NASHVILLE, Tenn. (AP) — A Tennessee man who was falsely imprisoned for a rape he did not commit is part of a growing number of people who have been added to the National Registry of Exonerations.
The Tennessean (http://tnne.ws/1kxUOyJ ) reports that Randall Mills spent more than 11 years in prison but was released after DNA evidence in 2008 proved that he couldn’t have raped a 12-year-old neighbor. Marshall County prosecutors finally dropped all charges against Mills on April 4, in light of the DNA evidence and the neighbor’s wavering on her story about the alleged rape.
Mills’ case and the registry highlight a growing number of exonerations across the country.

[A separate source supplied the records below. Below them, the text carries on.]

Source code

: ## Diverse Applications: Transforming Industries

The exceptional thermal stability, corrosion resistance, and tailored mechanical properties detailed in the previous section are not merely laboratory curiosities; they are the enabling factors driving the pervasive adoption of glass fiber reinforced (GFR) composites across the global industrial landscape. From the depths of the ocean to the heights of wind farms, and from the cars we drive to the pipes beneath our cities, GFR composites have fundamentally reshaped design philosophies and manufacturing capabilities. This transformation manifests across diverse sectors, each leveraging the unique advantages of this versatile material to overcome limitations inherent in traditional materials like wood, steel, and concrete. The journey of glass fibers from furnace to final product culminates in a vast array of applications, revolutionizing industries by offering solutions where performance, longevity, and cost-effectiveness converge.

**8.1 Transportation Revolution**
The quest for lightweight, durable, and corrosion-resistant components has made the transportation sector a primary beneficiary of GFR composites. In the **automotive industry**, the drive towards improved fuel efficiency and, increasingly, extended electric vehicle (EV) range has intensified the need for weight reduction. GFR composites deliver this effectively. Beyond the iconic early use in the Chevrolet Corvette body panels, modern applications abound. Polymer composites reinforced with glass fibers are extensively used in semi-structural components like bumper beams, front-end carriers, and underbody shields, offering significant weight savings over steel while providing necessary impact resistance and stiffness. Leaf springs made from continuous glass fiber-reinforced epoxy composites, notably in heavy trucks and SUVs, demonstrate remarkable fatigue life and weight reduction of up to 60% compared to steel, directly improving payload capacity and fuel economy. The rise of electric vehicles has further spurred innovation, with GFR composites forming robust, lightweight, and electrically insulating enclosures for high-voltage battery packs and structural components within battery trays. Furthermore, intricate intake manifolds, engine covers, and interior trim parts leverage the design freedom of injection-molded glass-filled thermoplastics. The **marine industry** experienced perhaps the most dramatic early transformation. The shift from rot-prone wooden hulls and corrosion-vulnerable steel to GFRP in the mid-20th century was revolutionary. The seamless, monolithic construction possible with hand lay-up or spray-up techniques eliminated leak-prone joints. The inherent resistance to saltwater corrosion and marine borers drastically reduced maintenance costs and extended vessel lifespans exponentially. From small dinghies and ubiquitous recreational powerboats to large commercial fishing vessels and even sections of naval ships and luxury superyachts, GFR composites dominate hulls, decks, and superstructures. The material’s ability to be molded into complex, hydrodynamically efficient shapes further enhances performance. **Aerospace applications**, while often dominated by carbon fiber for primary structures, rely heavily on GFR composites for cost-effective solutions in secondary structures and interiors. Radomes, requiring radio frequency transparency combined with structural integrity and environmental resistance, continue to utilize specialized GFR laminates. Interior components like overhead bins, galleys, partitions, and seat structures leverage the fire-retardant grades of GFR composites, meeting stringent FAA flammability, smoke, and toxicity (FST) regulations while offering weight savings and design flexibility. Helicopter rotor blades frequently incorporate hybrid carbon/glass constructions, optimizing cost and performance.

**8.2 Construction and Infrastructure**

Mills is one of nearly 1,400 exonerations documented in the registry. In Tennessee, there have been at least 14 exonerations that are listed in the registry. The crimes range from bank fraud to child sex abuse and murder.
Days after Mills’ case was dismissed, a study published in the National Academy of Sciences estimated that 1 in 25 prisoners condemned to death in the U.S. is actually innocent.

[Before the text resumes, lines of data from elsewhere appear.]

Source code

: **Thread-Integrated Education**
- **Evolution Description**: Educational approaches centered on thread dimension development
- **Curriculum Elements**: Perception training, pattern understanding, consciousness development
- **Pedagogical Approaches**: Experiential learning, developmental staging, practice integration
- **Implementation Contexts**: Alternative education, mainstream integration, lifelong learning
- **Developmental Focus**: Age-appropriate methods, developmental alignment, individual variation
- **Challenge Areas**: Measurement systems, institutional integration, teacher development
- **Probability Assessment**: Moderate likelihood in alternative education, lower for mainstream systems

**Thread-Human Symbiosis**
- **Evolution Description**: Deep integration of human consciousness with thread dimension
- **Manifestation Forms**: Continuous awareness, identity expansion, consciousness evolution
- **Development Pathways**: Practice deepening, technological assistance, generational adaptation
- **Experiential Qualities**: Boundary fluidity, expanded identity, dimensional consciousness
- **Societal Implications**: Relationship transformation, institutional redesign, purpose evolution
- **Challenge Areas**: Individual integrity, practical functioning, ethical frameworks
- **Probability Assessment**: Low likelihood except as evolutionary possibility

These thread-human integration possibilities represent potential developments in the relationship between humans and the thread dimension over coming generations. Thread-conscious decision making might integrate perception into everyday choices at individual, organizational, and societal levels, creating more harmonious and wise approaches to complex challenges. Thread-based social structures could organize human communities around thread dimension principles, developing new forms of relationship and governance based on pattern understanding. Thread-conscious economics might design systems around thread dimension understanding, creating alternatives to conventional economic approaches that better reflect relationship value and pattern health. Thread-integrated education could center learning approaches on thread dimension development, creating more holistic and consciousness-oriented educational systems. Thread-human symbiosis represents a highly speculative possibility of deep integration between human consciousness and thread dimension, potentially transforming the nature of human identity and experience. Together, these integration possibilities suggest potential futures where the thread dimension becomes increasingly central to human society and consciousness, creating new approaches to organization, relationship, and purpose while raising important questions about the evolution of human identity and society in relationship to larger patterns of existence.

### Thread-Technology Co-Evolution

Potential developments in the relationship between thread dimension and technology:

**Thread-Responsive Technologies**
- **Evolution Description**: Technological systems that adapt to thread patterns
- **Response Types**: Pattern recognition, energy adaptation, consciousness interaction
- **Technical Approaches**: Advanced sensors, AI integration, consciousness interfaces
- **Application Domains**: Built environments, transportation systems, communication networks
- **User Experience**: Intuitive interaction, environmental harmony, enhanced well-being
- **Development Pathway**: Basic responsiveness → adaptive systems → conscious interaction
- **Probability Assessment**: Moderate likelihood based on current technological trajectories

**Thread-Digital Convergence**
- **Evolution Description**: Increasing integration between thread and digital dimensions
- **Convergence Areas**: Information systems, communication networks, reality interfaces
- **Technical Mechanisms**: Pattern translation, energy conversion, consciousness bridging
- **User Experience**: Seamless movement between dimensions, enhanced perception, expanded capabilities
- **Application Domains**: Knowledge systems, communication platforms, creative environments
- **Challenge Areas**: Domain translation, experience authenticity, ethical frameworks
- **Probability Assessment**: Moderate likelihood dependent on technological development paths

One of the study’s authors says that there is growing acknowledgement among law enforcement and the public that in too many cases the system fails.
“It could be that we’re at the beginning of a very rapid sea change, or a bit of a ways into it. But there does seem to be a change in attitude,” said Sam Gross, a professor of law at the University of Michigan, editor of the National Registry of Exonerations and one of the authors of the death row innocence study. “The number of exonerations that we know about has been increasing. We probably have a reasonably good handle on the most recent ones, although we’re probably still missing some.”

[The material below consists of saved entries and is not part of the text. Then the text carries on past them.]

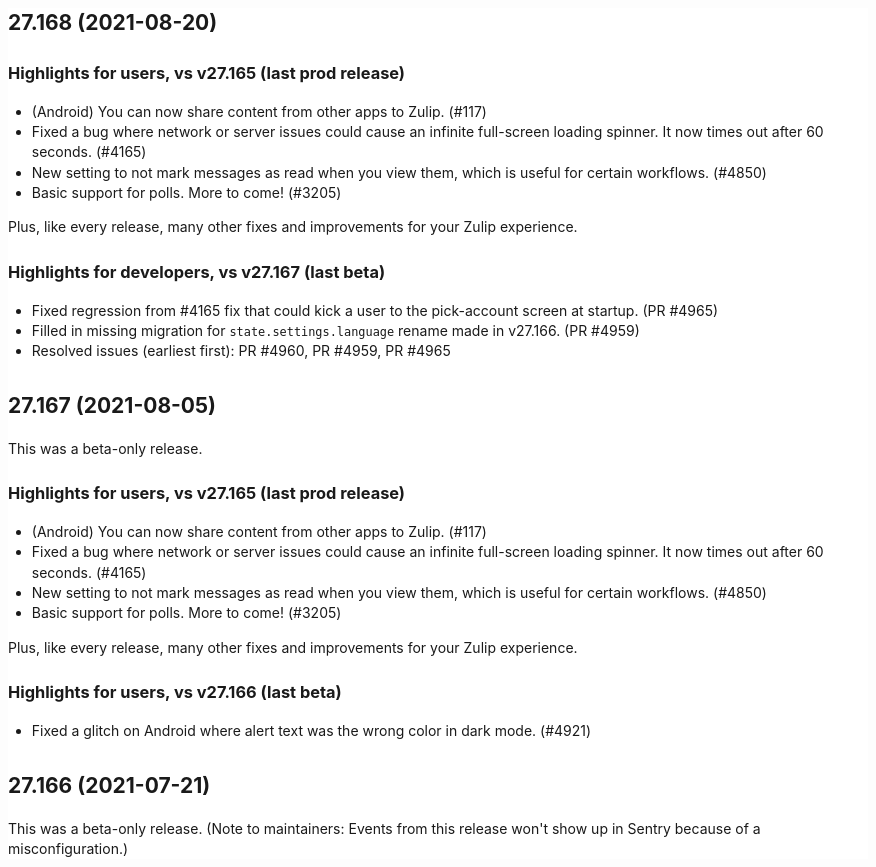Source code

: 
## 27.168 (2021-08-20)

### Highlights for users, vs v27.165 (last prod release)

* (Android) You can now share content from other apps to Zulip. (#117)
* Fixed a bug where network or server issues could cause an infinite
  full-screen loading spinner. It now times out after 60 seconds. (#4165)
* New setting to not mark messages as read when you view them, which is
  useful for certain workflows. (#4850)
* Basic support for polls. More to come! (#3205)

Plus, like every release, many other fixes and improvements for your Zulip
experience.


### Highlights for developers, vs v27.167 (last beta)

* Fixed regression from #4165 fix that could kick a user to the
  pick-account screen at startup. (PR #4965)
* Filled in missing migration for `state.settings.language` rename
  made in v27.166. (PR #4959)
* Resolved issues (earliest first): PR #4960, PR #4959, PR #4965


## 27.167 (2021-08-05)

This was a beta-only release.


### Highlights for users, vs v27.165 (last prod release)

* (Android) You can now share content from other apps to Zulip. (#117)
* Fixed a bug where network or server issues could cause an infinite
  full-screen loading spinner. It now times out after 60 seconds. (#4165)
* New setting to not mark messages as read when you view them, which is
  useful for certain workflows. (#4850)
* Basic support for polls. More to come! (#3205)

Plus, like every release, many other fixes and improvements for your Zulip
experience.


### Highlights for users, vs v27.166 (last beta)

* Fixed a glitch on Android where alert text was the wrong color in dark
  mode. (#4921)


## 27.166 (2021-07-21)

This was a beta-only release. (Note to maintainers: Events from this release
won't show up in Sentry because of a misconfiguration.)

The growth of advances in DNA technology has helped exonerate at least 316 people nationwide through genetic testing, including Mills.
Mills was arrested in March 1999 after a girl who lived in the other half of the duplex went missing. When the 12-year-old was found outside her apartment later, the girl told police that she had been to Mills apartment, where he offered her marijuana, sexually assaulted her and paid her $20.
A retesting of the evidence by an outside laboratory found that the Tennessee Bureau of Investigation’s DNA analysis was flawed and that the DNA on the underwear didn’t match Mills. Lawyers say the alleged rape victim then began to change her story.
Mills said he’s lost more than just nearly 12 years of his life in prison. No one will hire him after he’s been exonerated, he said, because employers are afraid. He also lost his son, who committed suicide a year after Mills went to prison.